The patient should undertake the following precautions pre-surgery, post-surgery, and during the recovery period:
- Refrain from consuming any Non-Steroidal Anti Inflammatory Medication one week prior to the surgery
- Wear loose-fitting and comfortable clothing on the day of surgery
- The patient should strictly follow the physical therapy and home exercises program advised by the doctor
- Commitment of the patient towards the doctor’s treatment plan will ensure complete healing
Dietary and Physical Activity Requirements
Patients suffering from Shoulder Instability should avoid all activities that provoke pain. During the initial post-operative period, the patient will have to follow several appropriate activity restrictions. Immediately after surgery, the doctor may immobilize the shoulder with the help of a sling. After removal of the sling, the therapist may advice passive exercises involving movement of only shoulder joints, followed by active exercises for improving strength and control of the muscles.

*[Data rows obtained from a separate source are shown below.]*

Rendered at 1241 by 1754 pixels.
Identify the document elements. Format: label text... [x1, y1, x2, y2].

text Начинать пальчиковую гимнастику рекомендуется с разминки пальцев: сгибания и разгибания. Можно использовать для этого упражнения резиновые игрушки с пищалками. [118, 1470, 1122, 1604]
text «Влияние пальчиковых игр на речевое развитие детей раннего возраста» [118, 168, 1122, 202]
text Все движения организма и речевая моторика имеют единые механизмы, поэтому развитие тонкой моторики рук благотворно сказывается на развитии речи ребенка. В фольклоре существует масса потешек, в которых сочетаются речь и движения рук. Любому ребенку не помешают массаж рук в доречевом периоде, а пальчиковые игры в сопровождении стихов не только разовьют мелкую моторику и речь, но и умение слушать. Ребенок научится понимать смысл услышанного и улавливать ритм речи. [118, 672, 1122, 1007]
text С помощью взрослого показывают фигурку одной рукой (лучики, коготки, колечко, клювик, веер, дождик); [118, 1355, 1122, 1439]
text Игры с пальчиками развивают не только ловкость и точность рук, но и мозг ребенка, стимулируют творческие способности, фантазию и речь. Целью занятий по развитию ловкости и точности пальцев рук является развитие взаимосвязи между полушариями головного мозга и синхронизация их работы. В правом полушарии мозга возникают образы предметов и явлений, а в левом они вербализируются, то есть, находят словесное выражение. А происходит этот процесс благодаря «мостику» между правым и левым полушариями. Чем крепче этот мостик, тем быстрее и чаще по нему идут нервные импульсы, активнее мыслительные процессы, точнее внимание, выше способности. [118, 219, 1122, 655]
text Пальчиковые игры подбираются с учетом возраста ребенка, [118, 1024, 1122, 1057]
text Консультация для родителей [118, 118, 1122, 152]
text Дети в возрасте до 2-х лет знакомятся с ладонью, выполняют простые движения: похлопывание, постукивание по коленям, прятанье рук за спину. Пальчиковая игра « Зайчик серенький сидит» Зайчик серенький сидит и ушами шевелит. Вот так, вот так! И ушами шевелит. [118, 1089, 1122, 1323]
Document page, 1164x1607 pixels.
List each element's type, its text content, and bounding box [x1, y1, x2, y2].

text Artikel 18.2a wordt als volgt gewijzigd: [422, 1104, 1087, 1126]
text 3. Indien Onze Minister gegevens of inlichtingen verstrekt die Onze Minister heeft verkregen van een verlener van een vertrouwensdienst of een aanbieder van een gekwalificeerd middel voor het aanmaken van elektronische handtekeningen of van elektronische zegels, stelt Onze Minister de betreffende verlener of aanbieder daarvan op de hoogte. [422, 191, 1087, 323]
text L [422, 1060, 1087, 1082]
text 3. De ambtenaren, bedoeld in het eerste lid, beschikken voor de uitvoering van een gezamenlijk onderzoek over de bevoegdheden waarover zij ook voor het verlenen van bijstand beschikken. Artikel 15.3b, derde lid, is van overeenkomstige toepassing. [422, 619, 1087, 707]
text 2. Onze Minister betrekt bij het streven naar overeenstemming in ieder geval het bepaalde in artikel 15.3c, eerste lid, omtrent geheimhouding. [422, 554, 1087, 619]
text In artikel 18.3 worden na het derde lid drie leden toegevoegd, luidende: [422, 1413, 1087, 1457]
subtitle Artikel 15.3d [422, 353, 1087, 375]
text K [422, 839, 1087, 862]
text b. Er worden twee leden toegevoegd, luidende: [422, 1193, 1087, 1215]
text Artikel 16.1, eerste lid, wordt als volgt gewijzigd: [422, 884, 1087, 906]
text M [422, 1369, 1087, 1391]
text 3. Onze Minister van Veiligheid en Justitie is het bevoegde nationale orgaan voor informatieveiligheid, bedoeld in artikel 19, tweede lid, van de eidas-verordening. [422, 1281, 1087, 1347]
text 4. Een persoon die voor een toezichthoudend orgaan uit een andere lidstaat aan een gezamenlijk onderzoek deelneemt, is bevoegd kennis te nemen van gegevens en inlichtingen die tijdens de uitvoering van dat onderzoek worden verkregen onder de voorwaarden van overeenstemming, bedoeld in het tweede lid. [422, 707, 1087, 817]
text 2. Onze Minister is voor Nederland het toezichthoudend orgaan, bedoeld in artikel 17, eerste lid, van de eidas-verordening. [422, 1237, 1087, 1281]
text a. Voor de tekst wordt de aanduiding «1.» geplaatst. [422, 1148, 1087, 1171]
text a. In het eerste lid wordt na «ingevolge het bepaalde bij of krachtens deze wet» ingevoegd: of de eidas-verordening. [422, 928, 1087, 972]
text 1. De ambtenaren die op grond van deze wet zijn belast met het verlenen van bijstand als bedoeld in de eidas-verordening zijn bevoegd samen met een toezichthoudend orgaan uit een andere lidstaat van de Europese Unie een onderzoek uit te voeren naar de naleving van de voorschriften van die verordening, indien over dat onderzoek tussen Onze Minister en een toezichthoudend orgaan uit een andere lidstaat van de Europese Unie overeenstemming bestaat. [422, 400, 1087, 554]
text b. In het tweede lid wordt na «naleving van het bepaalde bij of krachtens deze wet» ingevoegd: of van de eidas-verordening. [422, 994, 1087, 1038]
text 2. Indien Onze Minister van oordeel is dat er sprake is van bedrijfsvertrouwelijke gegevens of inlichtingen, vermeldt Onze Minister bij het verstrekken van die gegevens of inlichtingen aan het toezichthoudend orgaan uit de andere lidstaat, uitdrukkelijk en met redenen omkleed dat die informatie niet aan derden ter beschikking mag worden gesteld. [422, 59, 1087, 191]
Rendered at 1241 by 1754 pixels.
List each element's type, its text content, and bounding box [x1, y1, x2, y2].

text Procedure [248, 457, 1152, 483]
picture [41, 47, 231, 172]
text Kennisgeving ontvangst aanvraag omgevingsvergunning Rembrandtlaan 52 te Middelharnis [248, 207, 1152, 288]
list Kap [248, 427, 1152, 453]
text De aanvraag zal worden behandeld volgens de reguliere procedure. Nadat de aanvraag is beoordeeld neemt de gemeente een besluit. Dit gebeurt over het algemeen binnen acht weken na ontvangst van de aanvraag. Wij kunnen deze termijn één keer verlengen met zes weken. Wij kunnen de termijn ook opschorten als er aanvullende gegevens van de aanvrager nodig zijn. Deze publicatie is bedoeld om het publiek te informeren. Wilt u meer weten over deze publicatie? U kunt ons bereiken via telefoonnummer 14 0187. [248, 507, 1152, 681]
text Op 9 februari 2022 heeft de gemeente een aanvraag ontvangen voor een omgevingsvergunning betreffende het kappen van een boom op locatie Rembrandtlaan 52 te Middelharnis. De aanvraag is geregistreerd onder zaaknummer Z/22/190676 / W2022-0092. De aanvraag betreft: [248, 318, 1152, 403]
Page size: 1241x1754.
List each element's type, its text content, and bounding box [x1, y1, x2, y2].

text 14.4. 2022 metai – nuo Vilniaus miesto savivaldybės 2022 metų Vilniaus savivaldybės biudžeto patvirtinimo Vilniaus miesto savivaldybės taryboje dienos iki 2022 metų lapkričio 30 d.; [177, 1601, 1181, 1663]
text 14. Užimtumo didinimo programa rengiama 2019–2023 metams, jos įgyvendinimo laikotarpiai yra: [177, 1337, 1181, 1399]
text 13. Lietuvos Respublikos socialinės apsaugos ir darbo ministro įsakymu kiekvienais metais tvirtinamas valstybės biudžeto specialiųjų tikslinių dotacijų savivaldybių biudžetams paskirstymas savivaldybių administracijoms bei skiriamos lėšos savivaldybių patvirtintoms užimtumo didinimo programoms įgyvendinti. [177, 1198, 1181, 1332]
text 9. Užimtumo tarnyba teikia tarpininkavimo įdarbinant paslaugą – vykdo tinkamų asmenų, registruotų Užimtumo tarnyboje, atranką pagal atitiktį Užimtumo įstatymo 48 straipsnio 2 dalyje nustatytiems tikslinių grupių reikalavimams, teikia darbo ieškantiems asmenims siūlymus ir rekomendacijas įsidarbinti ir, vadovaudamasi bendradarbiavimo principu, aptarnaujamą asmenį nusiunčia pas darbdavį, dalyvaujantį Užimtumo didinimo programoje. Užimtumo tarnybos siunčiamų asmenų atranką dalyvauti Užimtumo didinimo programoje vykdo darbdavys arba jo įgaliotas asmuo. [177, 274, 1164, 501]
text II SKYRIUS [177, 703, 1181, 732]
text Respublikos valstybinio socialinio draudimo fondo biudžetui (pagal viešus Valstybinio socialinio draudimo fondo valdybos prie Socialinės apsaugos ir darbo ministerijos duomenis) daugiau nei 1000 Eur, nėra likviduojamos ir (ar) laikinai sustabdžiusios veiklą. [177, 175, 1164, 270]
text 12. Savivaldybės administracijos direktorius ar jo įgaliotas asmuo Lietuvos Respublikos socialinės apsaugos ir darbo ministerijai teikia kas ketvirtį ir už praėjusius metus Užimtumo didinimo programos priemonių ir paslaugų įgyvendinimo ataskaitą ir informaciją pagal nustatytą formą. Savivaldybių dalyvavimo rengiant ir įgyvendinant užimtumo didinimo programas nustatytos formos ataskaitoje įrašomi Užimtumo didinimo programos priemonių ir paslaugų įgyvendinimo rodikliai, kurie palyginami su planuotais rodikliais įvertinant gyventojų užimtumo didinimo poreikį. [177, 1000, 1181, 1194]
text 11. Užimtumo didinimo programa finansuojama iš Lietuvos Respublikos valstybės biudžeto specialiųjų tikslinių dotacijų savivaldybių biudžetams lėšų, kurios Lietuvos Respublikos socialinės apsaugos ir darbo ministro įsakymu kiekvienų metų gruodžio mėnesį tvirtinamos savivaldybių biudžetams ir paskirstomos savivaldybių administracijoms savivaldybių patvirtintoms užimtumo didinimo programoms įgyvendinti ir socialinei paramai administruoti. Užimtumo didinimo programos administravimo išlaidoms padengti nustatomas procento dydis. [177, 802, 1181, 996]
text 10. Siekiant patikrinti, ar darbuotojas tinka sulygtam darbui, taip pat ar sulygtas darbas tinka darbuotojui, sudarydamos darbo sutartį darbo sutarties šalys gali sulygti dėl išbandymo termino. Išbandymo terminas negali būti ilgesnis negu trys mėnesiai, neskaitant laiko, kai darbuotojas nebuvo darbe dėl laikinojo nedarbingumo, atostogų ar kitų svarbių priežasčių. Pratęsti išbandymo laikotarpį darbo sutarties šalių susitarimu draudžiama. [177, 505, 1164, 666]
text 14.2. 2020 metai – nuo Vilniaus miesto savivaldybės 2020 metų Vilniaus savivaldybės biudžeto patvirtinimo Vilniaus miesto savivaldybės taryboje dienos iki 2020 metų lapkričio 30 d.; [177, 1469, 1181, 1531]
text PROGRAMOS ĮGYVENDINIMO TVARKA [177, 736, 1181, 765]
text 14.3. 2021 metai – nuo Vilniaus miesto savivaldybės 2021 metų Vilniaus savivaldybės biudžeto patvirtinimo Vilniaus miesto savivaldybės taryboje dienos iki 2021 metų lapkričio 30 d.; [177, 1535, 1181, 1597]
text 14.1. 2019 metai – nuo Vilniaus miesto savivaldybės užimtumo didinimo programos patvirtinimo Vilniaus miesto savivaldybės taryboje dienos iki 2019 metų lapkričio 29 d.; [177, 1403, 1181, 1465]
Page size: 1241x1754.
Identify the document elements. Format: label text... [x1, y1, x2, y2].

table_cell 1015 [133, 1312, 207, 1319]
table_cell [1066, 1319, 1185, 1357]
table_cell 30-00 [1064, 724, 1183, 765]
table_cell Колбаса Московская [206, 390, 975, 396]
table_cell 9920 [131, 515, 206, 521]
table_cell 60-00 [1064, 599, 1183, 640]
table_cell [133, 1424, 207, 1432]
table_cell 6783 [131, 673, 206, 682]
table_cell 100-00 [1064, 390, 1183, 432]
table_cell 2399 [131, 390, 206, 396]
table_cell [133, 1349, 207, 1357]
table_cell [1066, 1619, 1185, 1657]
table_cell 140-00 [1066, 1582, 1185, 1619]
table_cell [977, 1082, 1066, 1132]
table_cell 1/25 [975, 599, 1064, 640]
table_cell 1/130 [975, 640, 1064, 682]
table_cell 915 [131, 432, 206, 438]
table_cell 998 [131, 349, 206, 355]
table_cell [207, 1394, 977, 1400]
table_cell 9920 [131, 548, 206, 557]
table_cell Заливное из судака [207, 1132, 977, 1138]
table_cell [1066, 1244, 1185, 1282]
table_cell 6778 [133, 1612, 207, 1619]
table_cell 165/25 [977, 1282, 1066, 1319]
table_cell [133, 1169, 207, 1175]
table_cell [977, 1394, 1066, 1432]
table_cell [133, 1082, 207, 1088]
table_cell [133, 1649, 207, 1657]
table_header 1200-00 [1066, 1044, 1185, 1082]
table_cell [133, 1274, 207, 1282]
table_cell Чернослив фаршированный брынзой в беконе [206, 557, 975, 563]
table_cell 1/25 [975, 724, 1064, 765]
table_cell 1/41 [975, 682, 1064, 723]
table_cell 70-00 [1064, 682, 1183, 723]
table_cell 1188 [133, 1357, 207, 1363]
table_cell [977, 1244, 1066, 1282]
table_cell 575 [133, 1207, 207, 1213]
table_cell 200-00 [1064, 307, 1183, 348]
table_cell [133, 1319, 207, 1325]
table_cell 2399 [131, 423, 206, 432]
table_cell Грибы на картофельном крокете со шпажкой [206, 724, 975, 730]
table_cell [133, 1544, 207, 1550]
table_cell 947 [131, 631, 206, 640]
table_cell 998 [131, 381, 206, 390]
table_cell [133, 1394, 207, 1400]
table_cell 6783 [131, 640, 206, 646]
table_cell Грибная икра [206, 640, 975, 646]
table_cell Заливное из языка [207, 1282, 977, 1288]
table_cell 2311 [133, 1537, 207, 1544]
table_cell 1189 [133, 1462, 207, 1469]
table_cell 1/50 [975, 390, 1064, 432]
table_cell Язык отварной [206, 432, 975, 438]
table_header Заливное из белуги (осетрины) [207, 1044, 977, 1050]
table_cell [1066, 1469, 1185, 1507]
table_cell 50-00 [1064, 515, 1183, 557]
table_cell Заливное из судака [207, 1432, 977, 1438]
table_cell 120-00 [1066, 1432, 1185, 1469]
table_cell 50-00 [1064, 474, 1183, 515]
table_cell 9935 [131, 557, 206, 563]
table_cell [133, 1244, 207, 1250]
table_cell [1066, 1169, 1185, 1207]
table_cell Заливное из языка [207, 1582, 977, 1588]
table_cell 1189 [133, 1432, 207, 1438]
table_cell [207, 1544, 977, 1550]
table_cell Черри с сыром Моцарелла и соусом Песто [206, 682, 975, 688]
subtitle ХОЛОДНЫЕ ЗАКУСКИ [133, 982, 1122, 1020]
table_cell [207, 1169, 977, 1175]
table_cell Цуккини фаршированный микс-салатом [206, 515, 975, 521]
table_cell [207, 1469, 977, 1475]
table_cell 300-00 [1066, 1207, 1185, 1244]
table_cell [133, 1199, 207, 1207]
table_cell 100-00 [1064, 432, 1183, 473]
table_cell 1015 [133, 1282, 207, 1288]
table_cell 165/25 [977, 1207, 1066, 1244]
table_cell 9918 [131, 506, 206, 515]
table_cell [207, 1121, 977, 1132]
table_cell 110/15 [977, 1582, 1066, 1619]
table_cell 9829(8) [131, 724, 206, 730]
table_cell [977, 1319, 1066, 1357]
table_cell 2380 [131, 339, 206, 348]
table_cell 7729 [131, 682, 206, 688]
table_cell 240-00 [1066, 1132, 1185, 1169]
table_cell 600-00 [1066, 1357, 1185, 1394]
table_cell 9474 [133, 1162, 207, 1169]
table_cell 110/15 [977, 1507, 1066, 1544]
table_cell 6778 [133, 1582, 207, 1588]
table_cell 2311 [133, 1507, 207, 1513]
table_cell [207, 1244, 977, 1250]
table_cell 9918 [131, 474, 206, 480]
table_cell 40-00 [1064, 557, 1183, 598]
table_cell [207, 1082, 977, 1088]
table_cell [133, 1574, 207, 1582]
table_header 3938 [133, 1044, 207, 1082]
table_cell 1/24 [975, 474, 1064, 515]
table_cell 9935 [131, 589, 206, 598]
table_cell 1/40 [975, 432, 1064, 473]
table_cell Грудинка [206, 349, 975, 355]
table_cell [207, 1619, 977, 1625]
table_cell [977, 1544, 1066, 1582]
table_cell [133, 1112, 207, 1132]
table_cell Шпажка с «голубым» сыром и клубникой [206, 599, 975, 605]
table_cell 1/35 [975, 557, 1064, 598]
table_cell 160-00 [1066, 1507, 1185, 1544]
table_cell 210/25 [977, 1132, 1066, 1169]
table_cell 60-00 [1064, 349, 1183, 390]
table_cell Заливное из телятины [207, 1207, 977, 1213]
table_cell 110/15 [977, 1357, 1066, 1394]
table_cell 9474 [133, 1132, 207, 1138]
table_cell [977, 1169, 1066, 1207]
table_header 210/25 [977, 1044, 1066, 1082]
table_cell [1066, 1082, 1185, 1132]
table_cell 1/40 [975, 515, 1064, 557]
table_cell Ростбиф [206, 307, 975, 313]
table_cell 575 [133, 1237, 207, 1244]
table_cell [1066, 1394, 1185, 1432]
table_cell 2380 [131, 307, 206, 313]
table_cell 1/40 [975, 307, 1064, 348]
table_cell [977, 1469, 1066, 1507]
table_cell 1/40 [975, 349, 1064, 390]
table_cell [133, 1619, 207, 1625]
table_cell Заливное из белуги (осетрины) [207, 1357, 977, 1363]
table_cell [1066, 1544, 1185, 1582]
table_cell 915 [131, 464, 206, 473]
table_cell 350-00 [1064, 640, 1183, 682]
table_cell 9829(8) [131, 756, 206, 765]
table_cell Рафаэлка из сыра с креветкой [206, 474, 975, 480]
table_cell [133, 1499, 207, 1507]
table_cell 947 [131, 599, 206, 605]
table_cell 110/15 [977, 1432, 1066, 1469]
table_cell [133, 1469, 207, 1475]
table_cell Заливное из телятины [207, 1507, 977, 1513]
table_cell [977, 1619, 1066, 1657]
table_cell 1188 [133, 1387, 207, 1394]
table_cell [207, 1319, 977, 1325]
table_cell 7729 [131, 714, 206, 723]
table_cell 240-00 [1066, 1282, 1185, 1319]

Prevention of the Disorder from Happening or Recurring
The risk of Shoulder Instability enhances in cases of Shoulder Dislocation. Hence, one should avoid injuries and traumatic dislocations. While playing sports, one should use proper techniques and should avoid extensive stretching of the shoulder capsule. Avoiding excessive external rotation and overhead motions of the shoulder also helps in preventing injuries. Regular exercising for strengthening the supporting muscles helps in protecting the shoulder from Instability.
Support and Help given by the Caregiver
Shoulder Instability inflicts severe pain to the patient. Caregivers should provide support and assistance in enabling the patient to cope with the lifestyle changes demanded by the disorder.